---- Supplied records

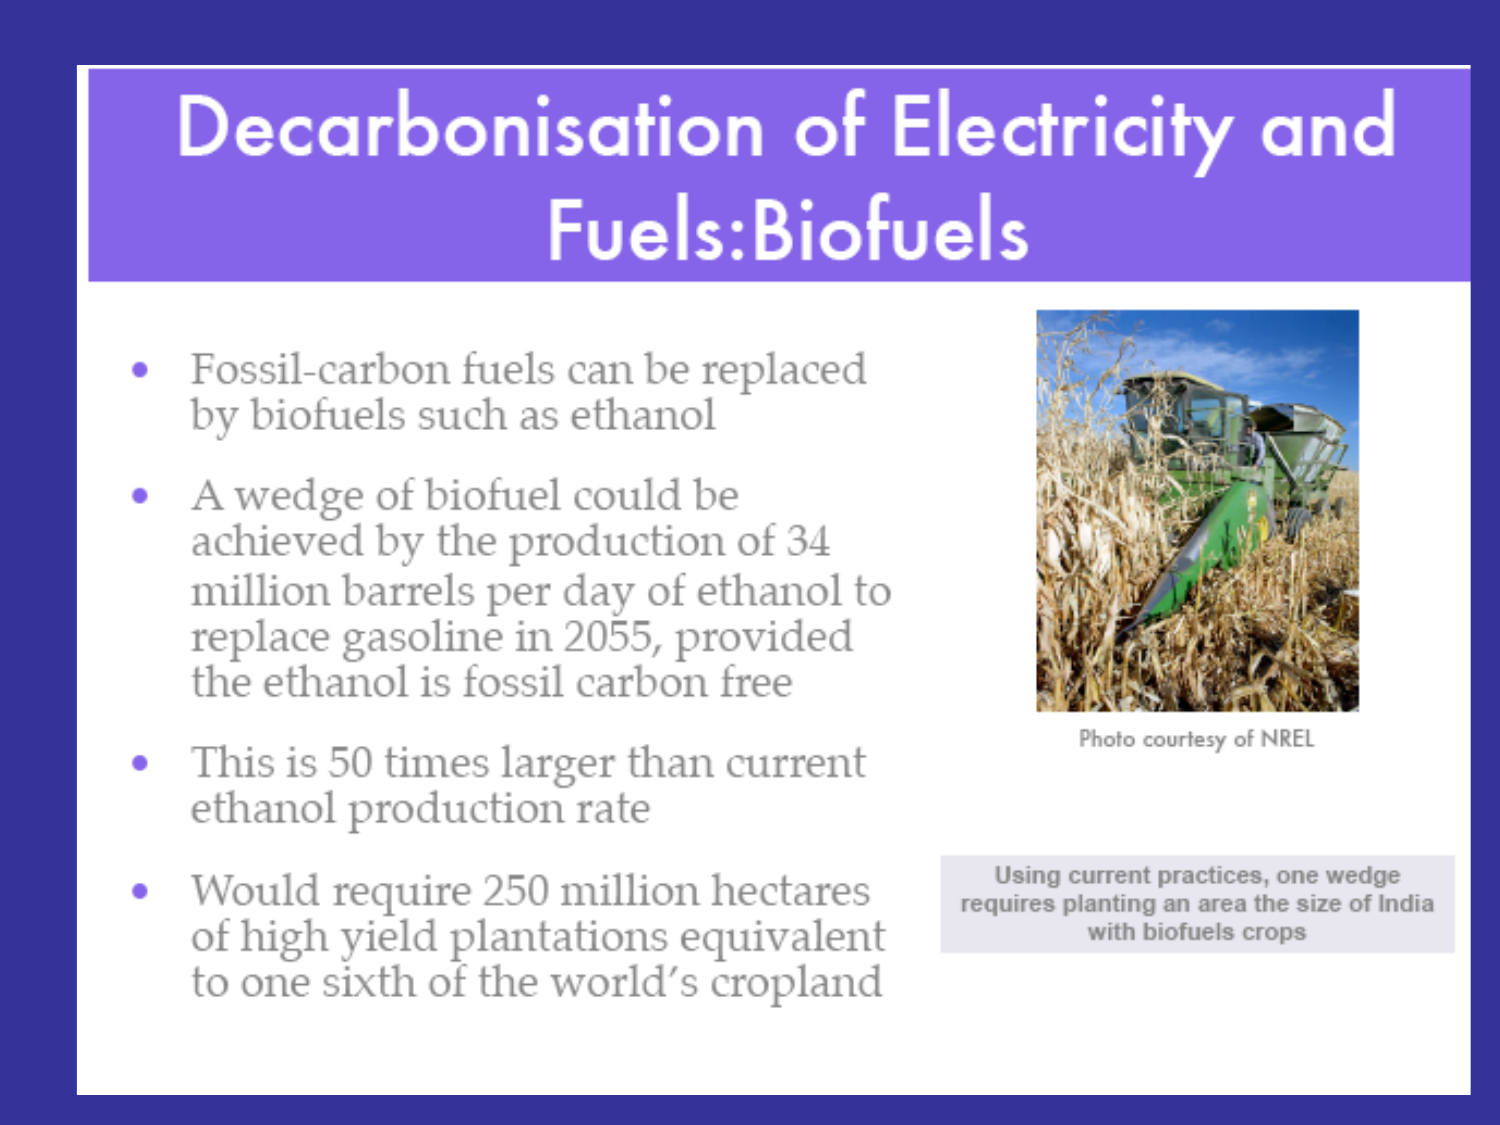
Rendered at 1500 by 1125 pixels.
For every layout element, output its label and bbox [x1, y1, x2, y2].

picture [76, 65, 1471, 1095]
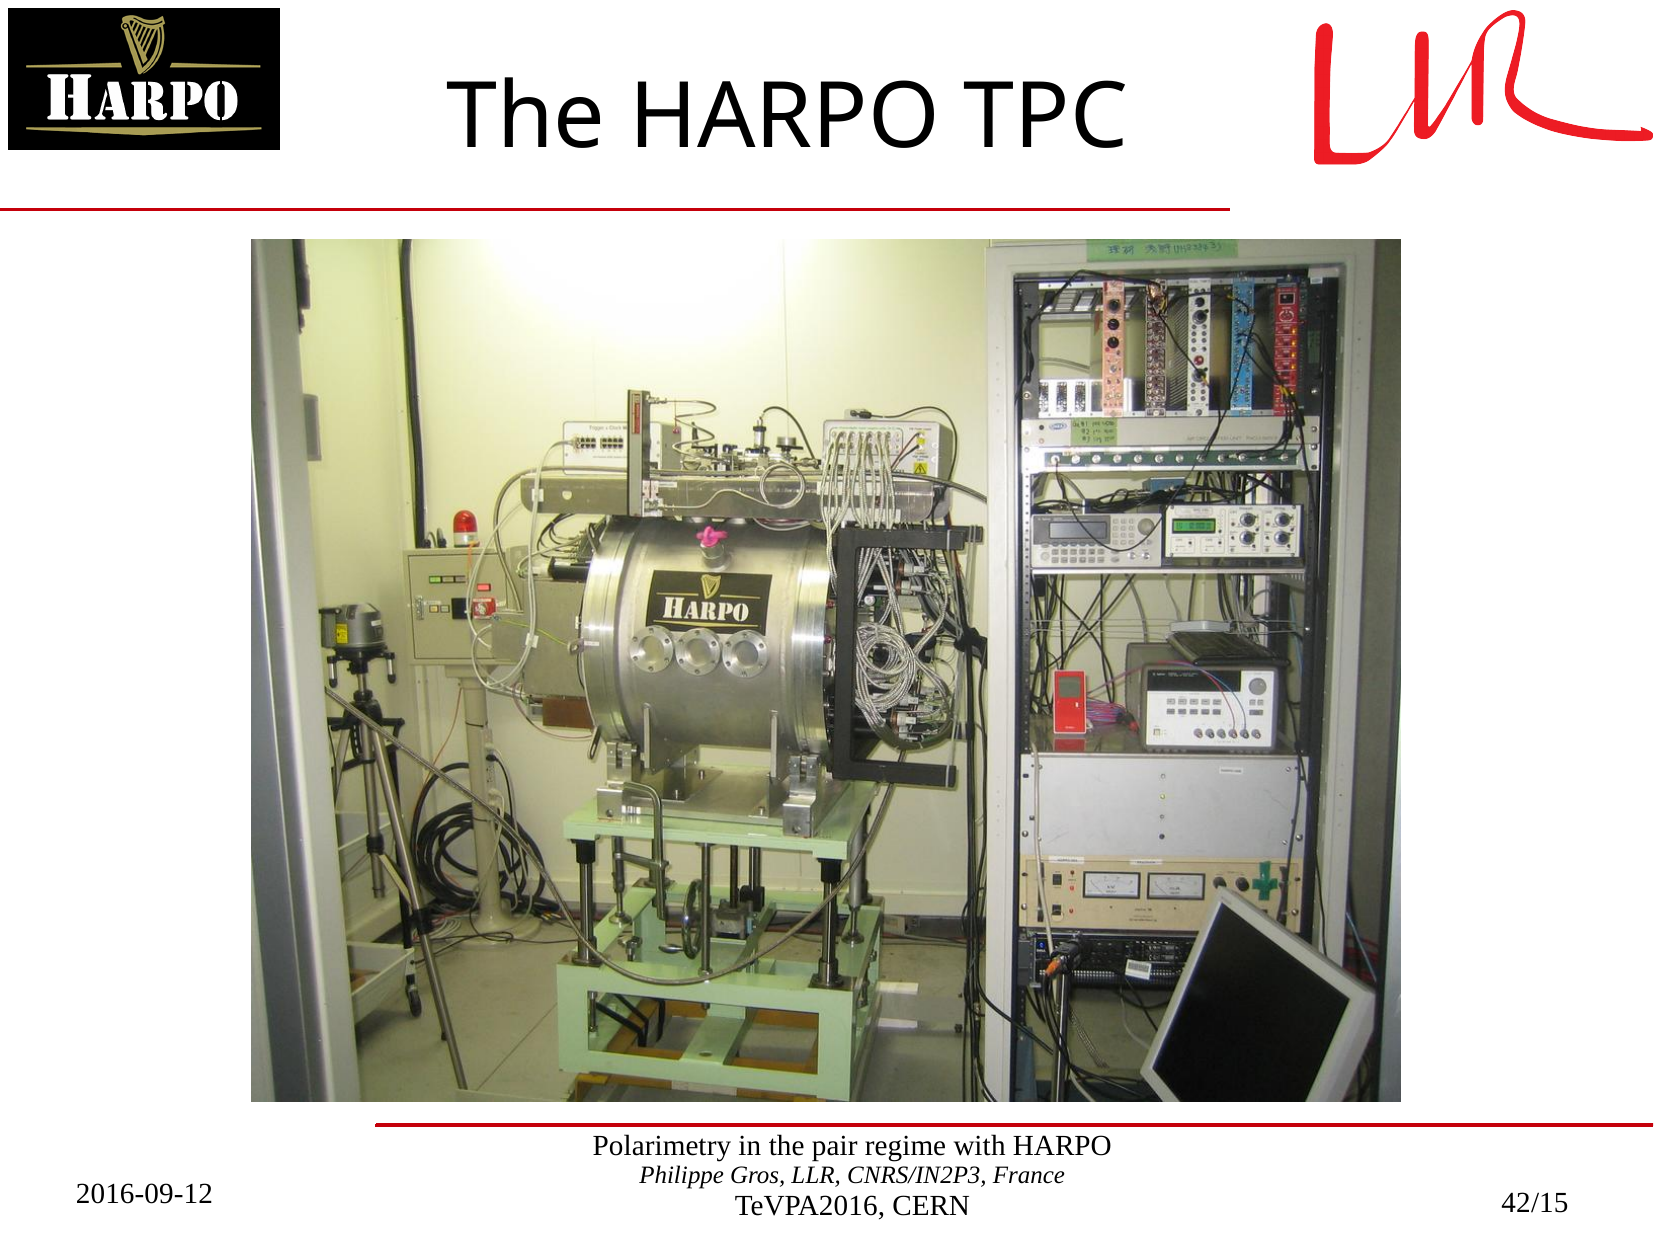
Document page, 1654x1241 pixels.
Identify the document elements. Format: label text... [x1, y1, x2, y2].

picture [8, 8, 280, 150]
picture [1314, 10, 1653, 165]
title The HARPO TPC [284, 14, 1290, 210]
picture [251, 239, 1401, 1102]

--------

#### Written request
Please repeat everything from the line containing "Document page, 1654x1241 pixels." down to the end of the records, with "Identify" swapped for "Locate" and all else unchanged.

#### Reply
Document page, 1654x1241 pixels.
Locate the document elements. Format: label text... [x1, y1, x2, y2].

picture [8, 8, 280, 150]
picture [1314, 10, 1653, 165]
title The HARPO TPC [284, 14, 1290, 210]
picture [251, 239, 1401, 1102]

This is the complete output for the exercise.